Future Company Goals
What are some of the company’s future goals? Baghdasarian emphasized:
“Our near-term focus is deepening deployment across our highest-value verticals — Automotive, Logistics, and IOT — while growing the enterprise customer base and expanding our Solution Architecture team to support larger and more complex onboardings. Each new vertical we penetrate deepens the regulatory knowledge layer within the platform, which in turn makes Amberd more valuable to every subsequent customer in that industry.”
“On the product side, we are continuing to develop the compliance and regulatory knowledge layers that make Amberd uniquely defensible in regulated industries, and expanding our cross-database integration capabilities to support even more complex multi-source enterprise environments. We are also investing in the tooling that makes our 7-phase Solution Architecture onboarding faster and more consistent across different client data architectures.”
“Long-term, our most significant goal is building a certified System Integrator (SI) partner ecosystem. Our 7-phase onboarding methodology is designed to be certifiable — third-party data consultancies and systems integrators can be trained and certified to deliver it on our behalf. That model extends our geographic reach and customer capacity without proportional internal headcount growth, and unlocks an estimated $18 billion in channel TAM. It is the mechanism that takes Amberd from a strong enterprise platform to a category-defining company at scale.”
Additional Thoughts
Any other topics you would like to discuss? Baghdasarian concluded:
“One thing worth emphasizing is the broader moment we are in. Enterprises are sitting on extraordinary amounts of data but remain paralyzed by fragmentation, infrastructure complexity, and a fundamental lack of trust in AI outputs. The companies that solve the last mile — turning distributed, multi-format data into boardroom-ready decisions while keeping it private, auditable, and explainable — will define the next decade of enterprise software. That is exactly the problem Amberd was built to solve, and we feel a real sense of urgency and responsibility around it.”

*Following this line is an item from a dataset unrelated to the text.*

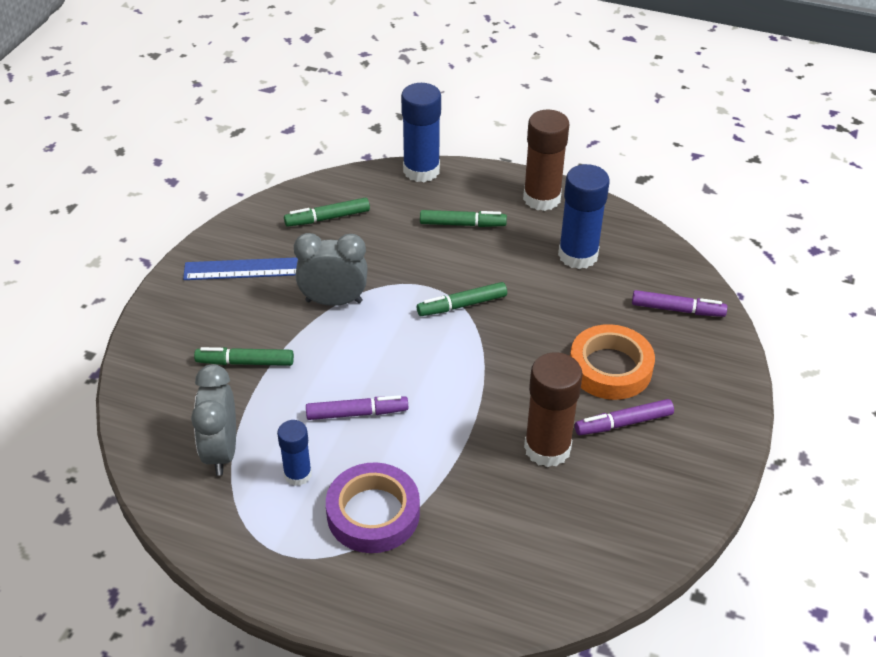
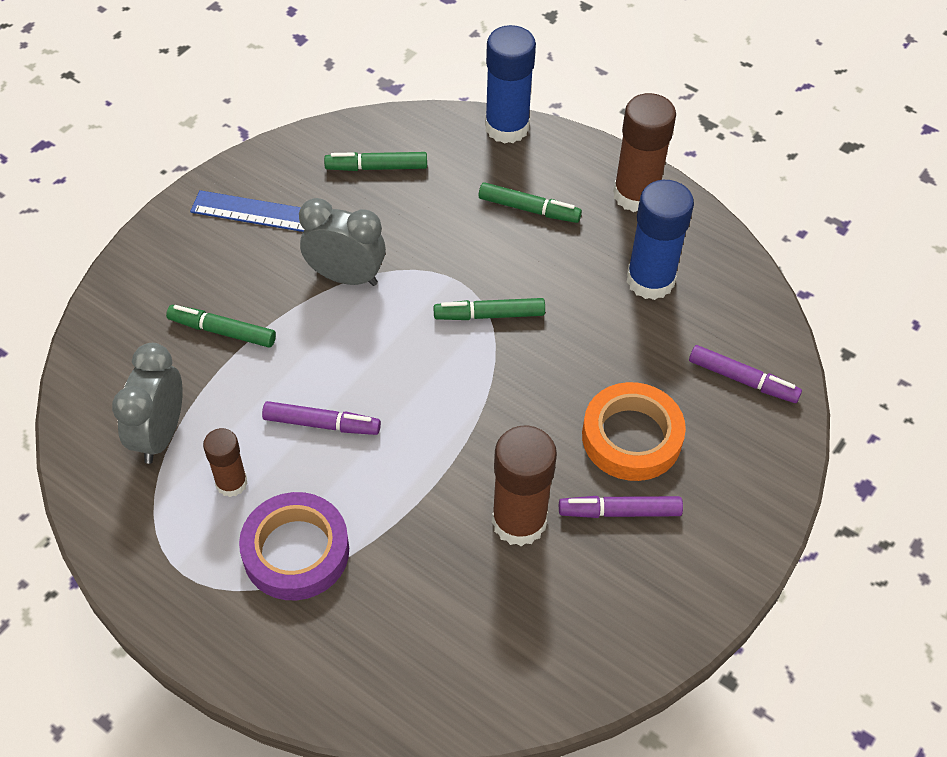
camera: 15 degrees right, 10 degrees up
(298, 474) = (231, 483): blue glue stick -> brown glue stick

“I would also add that Mazda and I built this from a place of deep operator experience. We did not start with a technology looking for a problem. We started with a problem we had each felt personally, repeatedly, and expensively across multiple companies and industries — and we built the technology to solve it the right way, with the discipline to spend two-plus years testing it in the real world before bringing it to market. That grounding shows in the product architecture, in the Solution Architecture methodology, and in the early customer results we are already seeing. We are not building a demo. We are building the intelligence infrastructure layer for how enterprises will make decisions for the next decade.”